- **TEXTO FORNECIDO**
>>

Evangelho: Lc 18,1-8

Diante do julgamento no dia do Filho do Homem que virá de repente, não se pode ficar despreocupado esquecendo-se de Deus (cf. 17,22-37, os evangelhos dos dias anteriores), mas é preciso “rezar sempre”. A parábola seguinte forma um par com a de 11,5-8. Lc a introduz com o v. 1 e ajunta-lhe como aplicação os vv. 6-7, como também o v. 8 (cf. 21,36: “Vigiai e rezai em todo momento para serdes julgados dignos… diante do Filho do Homem”).

Jesus contou aos discípulos uma parábola, para mostrar-lhes a necessidade de rezar sempre, e nunca desistir, dizendo (v. 1).

Lucas antecipa a intenção didática da parábola e a enquadra assim na sua explicação. Diante c vinda (parusia) do Senhor, não fazer longas orações, mas sim reiteradas e prementes, para que o Senhor venha fazer justiça. São pensamentos e vocabulário paulinos: “rezar sempre” (Rm 1,10; 12,12; 1Ts 5,17; 2Ts 1,11; Fl 1,4; Cl 1,3; Fm 4) e “não desanimar (desistir)” (2Ts 3,13; 2Cor 4,1.16; Gl 6,9; Ef 3,13).

“Numa cidade havia um juiz que não temia a Deus, e não respeitava homem algum. Na mesma cidade havia uma viúva, que vinha à procura do juiz, pedindo: ‘Faze-me justiça contra o meu adversário!’ (vv. 2-3).

A parábola apresenta uma mulher fraca contra um homem forte. As viúvas eram particularmente expostas a abusos legais e judiciais, entre outras razões, porque não podiam subornar nem pagar (Ex 22,21s; Dt 10,18; Sl 68,6; 94,6; Pr 15,25; Is 1,17; Jr 22,3; Lm 1,1). O juiz em função era “iníquo”: “não temia a Deus, e não respeitava homem algum” (implica-se mutuamente; cf. Sl 14 e, em forma positiva, as parteiras egípcias, Ex 1,17).

Durante muito tempo, o juiz se recusou. Por fim, ele pensou: ‘Eu não temo a Deus, e não respeito homem algum. Mas esta viúva já me está aborrecendo. Vou fazer-lhe justiça, para que ela não venha a agredir-me!’” (vv. 4-5).

A Bíblia do Peregrino (p. 2515) comenta: Os julgamentos costumavam celebrar-se à porta da cidade ou em outro lugar público, de modo que a viúva tinha acesso e podia reclamar publicamente. A mulher não desespera nem se resigna, tenazmente. É sua única arma; resignar-se seria fazer o jogo da injustiça. Até que o juiz ceda e se ocupe dela por puro egoísmo.

<<

- **ATIVIDADE 1**
Escreva novamente, sem nenhuma alteração, as linhas dos registros abaixo, da primeira até a linha que contém "Mit iOS 13 lässt", inclusive.

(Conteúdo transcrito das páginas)
>>

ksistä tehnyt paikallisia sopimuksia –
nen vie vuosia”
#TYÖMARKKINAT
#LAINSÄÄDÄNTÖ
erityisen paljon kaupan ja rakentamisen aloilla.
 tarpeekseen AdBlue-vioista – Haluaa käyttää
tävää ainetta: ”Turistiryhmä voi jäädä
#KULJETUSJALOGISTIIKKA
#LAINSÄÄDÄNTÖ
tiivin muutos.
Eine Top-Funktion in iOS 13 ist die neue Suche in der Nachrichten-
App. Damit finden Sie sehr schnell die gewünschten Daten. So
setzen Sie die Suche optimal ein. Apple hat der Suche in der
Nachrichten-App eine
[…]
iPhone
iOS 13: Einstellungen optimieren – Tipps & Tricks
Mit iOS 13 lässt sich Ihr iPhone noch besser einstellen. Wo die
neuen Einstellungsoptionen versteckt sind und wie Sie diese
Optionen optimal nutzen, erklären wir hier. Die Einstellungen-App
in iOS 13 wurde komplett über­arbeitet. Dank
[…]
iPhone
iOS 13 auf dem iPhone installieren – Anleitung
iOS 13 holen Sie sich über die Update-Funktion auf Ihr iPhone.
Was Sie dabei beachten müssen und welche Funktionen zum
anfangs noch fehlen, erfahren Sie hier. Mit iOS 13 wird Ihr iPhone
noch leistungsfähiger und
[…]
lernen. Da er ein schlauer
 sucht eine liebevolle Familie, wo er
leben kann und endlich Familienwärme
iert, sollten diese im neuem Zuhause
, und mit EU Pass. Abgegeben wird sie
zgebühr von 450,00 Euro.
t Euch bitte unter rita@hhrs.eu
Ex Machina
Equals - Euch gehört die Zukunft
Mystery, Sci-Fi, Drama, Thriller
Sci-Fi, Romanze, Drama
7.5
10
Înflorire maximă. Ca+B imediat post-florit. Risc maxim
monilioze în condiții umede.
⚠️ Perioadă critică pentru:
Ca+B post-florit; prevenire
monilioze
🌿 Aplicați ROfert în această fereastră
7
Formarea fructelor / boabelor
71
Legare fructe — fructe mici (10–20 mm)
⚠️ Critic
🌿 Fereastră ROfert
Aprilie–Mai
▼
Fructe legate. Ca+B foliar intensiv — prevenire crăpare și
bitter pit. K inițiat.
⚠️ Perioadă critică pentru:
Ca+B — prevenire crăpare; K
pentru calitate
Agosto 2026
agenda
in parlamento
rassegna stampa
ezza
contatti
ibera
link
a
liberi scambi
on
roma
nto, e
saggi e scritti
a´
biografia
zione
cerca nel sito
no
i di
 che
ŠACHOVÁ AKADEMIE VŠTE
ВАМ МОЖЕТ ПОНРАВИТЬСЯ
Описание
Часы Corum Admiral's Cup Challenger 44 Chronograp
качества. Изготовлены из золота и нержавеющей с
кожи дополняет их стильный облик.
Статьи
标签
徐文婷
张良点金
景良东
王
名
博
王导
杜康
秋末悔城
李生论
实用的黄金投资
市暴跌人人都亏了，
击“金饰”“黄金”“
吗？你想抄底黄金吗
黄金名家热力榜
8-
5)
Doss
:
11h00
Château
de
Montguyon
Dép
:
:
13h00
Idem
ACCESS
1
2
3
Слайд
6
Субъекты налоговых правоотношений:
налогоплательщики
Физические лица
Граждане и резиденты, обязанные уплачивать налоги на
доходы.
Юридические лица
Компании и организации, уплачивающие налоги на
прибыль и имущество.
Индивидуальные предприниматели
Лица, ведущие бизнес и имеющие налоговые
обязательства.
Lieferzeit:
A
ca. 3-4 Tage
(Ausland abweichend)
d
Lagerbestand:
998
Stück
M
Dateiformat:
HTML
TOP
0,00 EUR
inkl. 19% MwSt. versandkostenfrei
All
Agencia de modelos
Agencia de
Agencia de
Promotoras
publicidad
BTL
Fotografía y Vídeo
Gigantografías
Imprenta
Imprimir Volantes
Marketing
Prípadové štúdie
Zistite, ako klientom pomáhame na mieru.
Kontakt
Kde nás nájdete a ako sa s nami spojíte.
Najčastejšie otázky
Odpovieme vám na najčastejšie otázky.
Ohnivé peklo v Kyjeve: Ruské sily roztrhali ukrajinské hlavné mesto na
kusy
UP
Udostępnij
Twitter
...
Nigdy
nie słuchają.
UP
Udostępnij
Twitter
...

<<

- **ATIVIDADE 2**
Extraia sem alterações o trecho do texto sobre a parábola do juiz e da viúva entre "Diante do julgamento" e "dizendo (v. 1).", inclusive.

- **RESPOSTA ESCRITA 1**
ksistä tehnyt paikallisia sopimuksia –
nen vie vuosia”
#TYÖMARKKINAT
#LAINSÄÄDÄNTÖ
erityisen paljon kaupan ja rakentamisen aloilla.
 tarpeekseen AdBlue-vioista – Haluaa käyttää
tävää ainetta: ”Turistiryhmä voi jäädä
#KULJETUSJALOGISTIIKKA
#LAINSÄÄDÄNTÖ
tiivin muutos.
Eine Top-Funktion in iOS 13 ist die neue Suche in der Nachrichten-
App. Damit finden Sie sehr schnell die gewünschten Daten. So
setzen Sie die Suche optimal ein. Apple hat der Suche in der
Nachrichten-App eine
[…]
iPhone
iOS 13: Einstellungen optimieren – Tipps & Tricks
Mit iOS 13 lässt sich Ihr iPhone noch besser einstellen. Wo die

- **RESPOSTA ESCRITA 2**
Diante do julgamento no dia do Filho do Homem que virá de repente, não se pode ficar despreocupado esquecendo-se de Deus (cf. 17,22-37, os evangelhos dos dias anteriores), mas é preciso “rezar sempre”. A parábola seguinte forma um par com a de 11,5-8. Lc a introduz com o v. 1 e ajunta-lhe como aplicação os vv. 6-7, como também o v. 8 (cf. 21,36: “Vigiai e rezai em todo momento para serdes julgados dignos… diante do Filho do Homem”).

Jesus contou aos discípulos uma parábola, para mostrar-lhes a necessidade de rezar sempre, e nunca desistir, dizendo (v. 1).